YOUR ASSIGNMENT: Swap "Contactos" for "Contatos" throughout the data below, and write out all of its text again with nothing else changed. Leave the pictures out of your answer.

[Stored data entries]
[Start of Attachment]

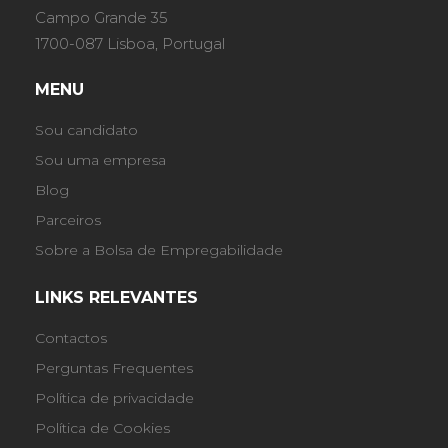
Campo Grande 35
1700-087 Lisboa, Portugal
MENU
Sou candidato
Sou uma empresa
Blog
Parceiros
Sobre a Bolsa de Empregabilidade
LINKS RELEVANTES
Contactos
Perguntas Frequentes
Política de privacidade
Política de Cookies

[End of Attachment]

TASK RESPONSE:
Campo Grande 35
1700-087 Lisboa, Portugal
MENU
Sou candidato
Sou uma empresa
Blog
Parceiros
Sobre a Bolsa de Empregabilidade
LINKS RELEVANTES
Contatos
Perguntas Frequentes
Política de privacidade
Política de Cookies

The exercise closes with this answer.